Businesses are putting their reputations at risk by failing to monitor the contents of outgoing e-mails for inappropriate or commercially confidential material, according to a Department of Trade & Industry study.
The DTI Information Security Breaches Survey 2006 revealed that although 90% of firms rate their reputation as one of the most important drivers for information security, only 17% have systems in place to check outgoing e-mails.
The failure is leaving firms open to theft of confidential information and both deliberate and accidental abuse of e-mail systems. This could damage a company's reputation, or put them at risk of legal action, said Chris Potter, partner at PricewaterhouseCoopers, which conducted the survey.
"Given how important reputation is to business, it is surprising that five-sixths do not scan outgoing e-mail for inappropriate content," he said.
In one case an employee e-mailed the firm's entire customer database to a competitor. In another case, a manufacturer e-mailed confidential information about a customer to another customer with a similar name, the survey revealed.
The number of firms that scan incoming e-mail for viruses and spam has increased to more than 90%, the survey of 1,000 companies found.
But few take steps to protect confidential information sent by e-mail, with only 25% of firms using encrypted e-mail to share information with business partners.
Only 20% have procedures in place to gather digital evidence to a standard that would be acceptable in a court of law, if security breaches occurred.
Businesses are also putting themselves at risk of data protection breaches by failing to block employee access to online contact management systems that store personal data on external servers.
On the positive side, over the past two years, the proportion of firms with acceptable use policies for e-mail and web has risen from 43% to 63%, rising to 89% for large businesses. Seventy five per cent of firms now insist their staff sign policies before allowing them access to the internet.

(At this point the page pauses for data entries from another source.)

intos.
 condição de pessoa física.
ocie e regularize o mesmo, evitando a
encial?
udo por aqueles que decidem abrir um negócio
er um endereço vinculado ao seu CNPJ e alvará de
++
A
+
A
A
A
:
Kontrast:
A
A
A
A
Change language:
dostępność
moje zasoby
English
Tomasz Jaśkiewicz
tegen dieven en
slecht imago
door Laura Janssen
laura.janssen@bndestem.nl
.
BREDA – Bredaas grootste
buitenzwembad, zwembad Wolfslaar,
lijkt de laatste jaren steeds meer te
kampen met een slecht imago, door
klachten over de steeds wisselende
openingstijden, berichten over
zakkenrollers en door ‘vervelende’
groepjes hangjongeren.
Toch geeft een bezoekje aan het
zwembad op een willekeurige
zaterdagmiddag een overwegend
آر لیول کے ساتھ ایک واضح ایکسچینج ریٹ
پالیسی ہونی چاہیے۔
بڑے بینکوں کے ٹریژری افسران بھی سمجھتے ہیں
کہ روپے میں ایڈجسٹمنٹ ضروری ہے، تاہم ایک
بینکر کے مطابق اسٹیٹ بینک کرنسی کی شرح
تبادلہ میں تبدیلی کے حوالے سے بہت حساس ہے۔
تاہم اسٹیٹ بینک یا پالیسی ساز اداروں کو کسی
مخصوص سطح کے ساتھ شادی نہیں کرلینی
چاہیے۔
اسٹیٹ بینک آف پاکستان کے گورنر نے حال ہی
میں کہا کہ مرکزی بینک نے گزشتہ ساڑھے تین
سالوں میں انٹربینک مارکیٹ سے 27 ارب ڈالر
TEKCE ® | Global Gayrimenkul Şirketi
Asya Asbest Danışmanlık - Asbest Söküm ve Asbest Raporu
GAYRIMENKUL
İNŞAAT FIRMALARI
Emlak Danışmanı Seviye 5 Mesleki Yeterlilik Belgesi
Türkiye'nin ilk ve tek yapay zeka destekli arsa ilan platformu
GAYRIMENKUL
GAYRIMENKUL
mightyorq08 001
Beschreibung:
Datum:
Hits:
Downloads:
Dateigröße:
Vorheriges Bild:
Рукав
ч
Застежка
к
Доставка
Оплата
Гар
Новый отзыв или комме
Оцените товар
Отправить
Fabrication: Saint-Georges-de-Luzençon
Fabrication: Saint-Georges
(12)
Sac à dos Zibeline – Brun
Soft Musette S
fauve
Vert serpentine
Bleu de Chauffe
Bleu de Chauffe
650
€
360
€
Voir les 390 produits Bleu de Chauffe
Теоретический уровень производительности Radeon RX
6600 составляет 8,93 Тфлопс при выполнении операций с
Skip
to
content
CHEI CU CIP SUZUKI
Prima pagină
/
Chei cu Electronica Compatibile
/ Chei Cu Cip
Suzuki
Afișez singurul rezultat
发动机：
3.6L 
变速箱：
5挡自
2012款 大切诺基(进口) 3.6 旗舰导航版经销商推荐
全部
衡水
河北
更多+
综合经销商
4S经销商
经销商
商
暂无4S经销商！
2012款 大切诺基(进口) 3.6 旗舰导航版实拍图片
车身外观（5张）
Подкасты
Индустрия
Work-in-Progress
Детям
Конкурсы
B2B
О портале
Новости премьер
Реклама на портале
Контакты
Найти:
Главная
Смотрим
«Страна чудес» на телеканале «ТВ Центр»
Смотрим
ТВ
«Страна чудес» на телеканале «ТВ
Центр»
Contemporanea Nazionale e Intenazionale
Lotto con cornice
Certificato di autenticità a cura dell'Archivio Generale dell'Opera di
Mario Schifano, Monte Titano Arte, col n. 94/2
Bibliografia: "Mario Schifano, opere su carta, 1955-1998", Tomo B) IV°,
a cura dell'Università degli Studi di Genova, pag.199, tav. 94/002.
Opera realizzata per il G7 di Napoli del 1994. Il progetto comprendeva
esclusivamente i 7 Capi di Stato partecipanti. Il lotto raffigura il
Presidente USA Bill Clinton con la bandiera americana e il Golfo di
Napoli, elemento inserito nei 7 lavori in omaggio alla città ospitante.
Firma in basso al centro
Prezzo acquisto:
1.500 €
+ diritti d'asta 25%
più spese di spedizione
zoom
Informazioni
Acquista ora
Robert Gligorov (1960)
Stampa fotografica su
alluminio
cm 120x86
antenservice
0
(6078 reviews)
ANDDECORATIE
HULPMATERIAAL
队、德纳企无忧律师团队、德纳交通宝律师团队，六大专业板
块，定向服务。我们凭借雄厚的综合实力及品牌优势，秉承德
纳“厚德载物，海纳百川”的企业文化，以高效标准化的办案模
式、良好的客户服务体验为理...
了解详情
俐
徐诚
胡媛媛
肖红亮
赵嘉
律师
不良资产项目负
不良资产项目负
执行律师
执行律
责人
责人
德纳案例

Full results of the survey will be launched at Infosecurity Europe in London on 25-27 April
The internal risk
Staff misusing the internet, by visiting inappropriate websites or excessive web surfing, is the largest security problem for businesses after viruses, the DTI Information Security Breaches Survey 2006 revealed.
Nearly 20% of businesses reported staff misuse of the web and 11% e-mail misuse. But for large companies web misuse rose to 52% and e-mail misuse to 43%.
About 40% of the worst incidents involved staff accessing inappropriate websites and 36% involved excessive web surfing.